Try it: Pull out each line of the records holding the string "linecap".

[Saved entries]

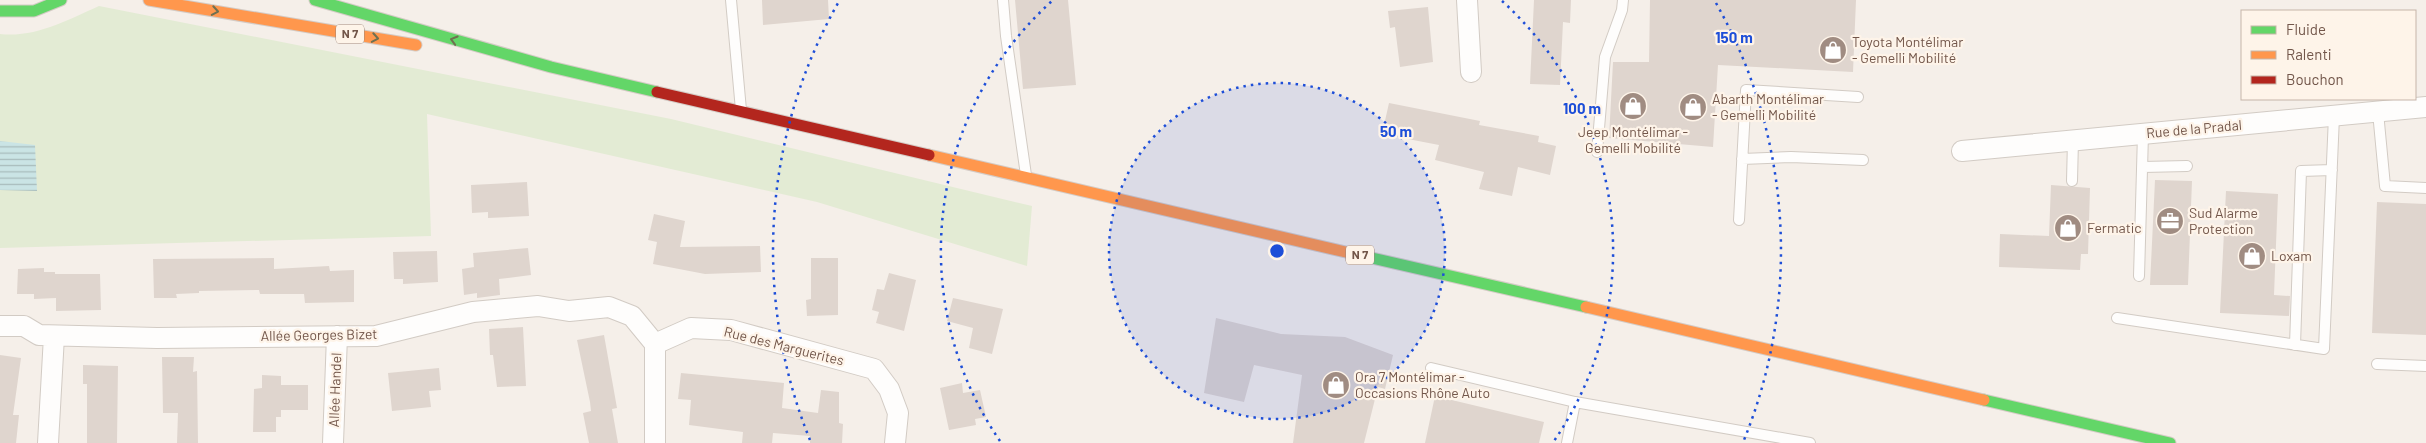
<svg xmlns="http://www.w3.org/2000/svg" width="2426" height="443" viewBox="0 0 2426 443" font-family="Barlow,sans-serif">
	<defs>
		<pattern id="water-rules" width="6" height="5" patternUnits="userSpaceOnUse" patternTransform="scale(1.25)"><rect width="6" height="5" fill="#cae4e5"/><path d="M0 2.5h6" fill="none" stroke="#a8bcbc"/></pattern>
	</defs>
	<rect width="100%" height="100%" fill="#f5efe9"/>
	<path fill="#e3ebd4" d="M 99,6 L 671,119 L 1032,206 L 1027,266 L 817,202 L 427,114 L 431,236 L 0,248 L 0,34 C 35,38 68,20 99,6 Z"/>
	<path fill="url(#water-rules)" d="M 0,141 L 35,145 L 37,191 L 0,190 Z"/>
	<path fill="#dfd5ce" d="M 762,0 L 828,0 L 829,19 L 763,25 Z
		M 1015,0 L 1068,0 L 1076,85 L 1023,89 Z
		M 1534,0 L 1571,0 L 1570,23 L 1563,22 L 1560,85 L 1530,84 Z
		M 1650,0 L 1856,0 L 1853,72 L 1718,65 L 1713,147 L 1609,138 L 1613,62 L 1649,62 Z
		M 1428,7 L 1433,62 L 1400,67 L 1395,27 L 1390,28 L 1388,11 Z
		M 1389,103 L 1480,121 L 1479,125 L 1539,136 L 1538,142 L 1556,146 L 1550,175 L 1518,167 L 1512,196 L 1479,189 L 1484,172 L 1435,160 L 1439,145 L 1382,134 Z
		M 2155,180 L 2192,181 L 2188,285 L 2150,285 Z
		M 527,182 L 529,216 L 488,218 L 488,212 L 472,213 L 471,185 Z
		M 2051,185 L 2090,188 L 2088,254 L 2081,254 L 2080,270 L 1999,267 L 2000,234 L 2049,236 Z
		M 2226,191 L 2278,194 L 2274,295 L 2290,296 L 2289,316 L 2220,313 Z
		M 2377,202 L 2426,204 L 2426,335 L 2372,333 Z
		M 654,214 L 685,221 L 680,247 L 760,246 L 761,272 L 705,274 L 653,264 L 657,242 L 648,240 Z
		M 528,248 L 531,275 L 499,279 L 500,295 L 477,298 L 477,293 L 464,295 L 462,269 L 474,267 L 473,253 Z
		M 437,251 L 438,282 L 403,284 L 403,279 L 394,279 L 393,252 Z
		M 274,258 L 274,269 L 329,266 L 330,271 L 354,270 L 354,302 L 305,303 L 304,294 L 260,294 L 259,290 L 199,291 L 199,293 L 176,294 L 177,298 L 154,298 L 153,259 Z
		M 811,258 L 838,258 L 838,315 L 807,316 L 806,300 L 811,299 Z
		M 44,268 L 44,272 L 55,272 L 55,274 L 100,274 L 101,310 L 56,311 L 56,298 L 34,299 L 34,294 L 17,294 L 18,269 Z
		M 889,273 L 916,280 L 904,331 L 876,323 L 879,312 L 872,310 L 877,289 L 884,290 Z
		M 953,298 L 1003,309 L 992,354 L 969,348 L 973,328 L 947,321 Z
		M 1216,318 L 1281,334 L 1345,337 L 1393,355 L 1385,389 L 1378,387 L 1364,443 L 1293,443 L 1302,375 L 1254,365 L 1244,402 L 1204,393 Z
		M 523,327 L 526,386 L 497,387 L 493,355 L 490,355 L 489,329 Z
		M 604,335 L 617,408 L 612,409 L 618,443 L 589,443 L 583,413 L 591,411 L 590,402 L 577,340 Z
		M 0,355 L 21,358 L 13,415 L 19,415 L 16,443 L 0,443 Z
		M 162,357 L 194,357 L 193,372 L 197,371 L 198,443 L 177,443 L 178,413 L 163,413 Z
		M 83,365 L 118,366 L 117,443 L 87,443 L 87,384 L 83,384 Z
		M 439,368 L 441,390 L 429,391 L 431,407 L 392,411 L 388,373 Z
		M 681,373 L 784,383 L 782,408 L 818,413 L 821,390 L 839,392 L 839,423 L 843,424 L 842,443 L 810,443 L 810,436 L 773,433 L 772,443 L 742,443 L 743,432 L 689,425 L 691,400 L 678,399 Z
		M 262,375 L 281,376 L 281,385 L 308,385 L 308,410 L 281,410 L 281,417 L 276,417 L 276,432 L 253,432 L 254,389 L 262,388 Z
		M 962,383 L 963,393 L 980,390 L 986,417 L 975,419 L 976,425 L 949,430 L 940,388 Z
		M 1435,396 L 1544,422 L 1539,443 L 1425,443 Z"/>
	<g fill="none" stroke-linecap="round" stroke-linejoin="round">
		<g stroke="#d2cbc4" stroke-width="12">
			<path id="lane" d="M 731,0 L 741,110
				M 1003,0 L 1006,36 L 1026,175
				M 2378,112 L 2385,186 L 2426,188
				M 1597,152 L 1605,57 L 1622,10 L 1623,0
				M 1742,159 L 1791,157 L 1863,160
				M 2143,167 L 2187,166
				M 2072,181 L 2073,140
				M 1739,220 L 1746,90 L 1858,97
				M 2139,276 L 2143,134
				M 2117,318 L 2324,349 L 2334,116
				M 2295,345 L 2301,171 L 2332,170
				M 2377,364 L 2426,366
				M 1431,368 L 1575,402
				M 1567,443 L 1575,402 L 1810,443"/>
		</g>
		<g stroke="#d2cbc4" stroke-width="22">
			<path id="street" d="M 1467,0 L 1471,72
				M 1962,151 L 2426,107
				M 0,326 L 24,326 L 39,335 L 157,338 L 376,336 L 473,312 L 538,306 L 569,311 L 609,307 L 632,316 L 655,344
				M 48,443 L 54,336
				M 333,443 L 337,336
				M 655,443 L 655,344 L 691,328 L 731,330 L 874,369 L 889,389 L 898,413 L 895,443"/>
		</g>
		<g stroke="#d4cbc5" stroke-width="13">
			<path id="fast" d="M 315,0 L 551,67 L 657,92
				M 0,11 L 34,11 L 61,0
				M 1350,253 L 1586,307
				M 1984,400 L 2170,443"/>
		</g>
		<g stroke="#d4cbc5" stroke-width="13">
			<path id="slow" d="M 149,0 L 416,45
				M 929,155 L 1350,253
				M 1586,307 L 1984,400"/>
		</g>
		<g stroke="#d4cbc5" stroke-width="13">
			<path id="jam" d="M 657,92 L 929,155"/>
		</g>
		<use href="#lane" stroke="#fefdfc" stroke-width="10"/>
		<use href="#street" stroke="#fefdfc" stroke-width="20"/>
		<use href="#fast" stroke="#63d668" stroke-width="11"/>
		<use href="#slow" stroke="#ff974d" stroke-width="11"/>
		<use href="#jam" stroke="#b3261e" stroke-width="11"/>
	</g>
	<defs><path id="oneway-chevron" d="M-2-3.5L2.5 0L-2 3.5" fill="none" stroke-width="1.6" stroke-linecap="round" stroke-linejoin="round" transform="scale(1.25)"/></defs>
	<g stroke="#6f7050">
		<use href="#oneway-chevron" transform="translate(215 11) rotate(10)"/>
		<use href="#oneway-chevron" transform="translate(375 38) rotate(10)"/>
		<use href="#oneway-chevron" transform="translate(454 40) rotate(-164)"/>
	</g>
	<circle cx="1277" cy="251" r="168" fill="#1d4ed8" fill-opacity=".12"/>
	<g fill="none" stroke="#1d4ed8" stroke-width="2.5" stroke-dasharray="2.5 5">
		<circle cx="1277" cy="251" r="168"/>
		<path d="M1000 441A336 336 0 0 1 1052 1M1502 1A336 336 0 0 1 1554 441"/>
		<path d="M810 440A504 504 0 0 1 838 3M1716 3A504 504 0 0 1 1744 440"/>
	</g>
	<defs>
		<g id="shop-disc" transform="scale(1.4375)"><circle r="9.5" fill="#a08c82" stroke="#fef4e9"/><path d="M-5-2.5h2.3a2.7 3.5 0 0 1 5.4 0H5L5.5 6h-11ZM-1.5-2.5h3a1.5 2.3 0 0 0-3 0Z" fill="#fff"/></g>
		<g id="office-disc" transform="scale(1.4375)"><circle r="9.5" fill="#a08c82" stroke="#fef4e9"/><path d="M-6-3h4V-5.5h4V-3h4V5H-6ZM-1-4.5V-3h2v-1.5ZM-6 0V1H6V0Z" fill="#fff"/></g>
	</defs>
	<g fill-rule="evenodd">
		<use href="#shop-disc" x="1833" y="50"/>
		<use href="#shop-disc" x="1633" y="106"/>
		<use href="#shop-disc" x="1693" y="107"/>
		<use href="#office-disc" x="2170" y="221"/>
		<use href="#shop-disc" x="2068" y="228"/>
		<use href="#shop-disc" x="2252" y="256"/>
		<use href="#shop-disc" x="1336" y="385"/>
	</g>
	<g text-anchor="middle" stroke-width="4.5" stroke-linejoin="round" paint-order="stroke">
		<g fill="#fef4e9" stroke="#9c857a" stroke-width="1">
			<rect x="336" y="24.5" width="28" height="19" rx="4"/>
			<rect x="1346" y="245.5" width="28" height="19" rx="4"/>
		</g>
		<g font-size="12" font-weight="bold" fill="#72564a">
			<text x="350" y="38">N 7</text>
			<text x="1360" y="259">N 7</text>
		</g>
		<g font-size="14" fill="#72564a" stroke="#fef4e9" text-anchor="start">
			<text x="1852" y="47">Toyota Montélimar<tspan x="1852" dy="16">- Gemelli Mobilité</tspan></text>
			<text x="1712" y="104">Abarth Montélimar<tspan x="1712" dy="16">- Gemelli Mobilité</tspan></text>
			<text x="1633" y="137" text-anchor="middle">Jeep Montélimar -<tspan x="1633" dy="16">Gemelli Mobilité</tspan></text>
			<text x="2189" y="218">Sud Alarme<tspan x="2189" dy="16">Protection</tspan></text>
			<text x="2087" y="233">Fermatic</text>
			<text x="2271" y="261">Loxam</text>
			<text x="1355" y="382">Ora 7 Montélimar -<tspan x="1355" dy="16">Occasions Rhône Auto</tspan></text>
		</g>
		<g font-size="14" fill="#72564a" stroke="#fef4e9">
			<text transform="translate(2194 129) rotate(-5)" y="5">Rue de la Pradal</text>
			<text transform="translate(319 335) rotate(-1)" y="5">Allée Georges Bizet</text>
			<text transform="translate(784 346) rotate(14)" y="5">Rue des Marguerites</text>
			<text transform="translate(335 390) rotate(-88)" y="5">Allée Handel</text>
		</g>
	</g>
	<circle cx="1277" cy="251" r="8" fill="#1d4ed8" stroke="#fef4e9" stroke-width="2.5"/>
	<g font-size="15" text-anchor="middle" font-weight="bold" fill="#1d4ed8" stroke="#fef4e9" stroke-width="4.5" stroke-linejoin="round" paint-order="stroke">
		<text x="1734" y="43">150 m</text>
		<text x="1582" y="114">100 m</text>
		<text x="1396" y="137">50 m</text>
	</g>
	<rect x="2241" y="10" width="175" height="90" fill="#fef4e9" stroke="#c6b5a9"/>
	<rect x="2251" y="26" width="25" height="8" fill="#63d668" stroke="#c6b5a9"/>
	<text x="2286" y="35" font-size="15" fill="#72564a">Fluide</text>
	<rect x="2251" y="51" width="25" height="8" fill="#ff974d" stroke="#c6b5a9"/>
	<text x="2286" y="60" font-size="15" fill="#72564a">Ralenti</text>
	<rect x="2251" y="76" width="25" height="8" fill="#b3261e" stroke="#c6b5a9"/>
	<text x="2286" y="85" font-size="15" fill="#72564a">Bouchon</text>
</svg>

Output of the task:
	<g fill="none" stroke-linecap="round" stroke-linejoin="round">
	<defs><path id="oneway-chevron" d="M-2-3.5L2.5 0L-2 3.5" fill="none" stroke-width="1.6" stroke-linecap="round" stroke-linejoin="round" transform="scale(1.25)"/></defs>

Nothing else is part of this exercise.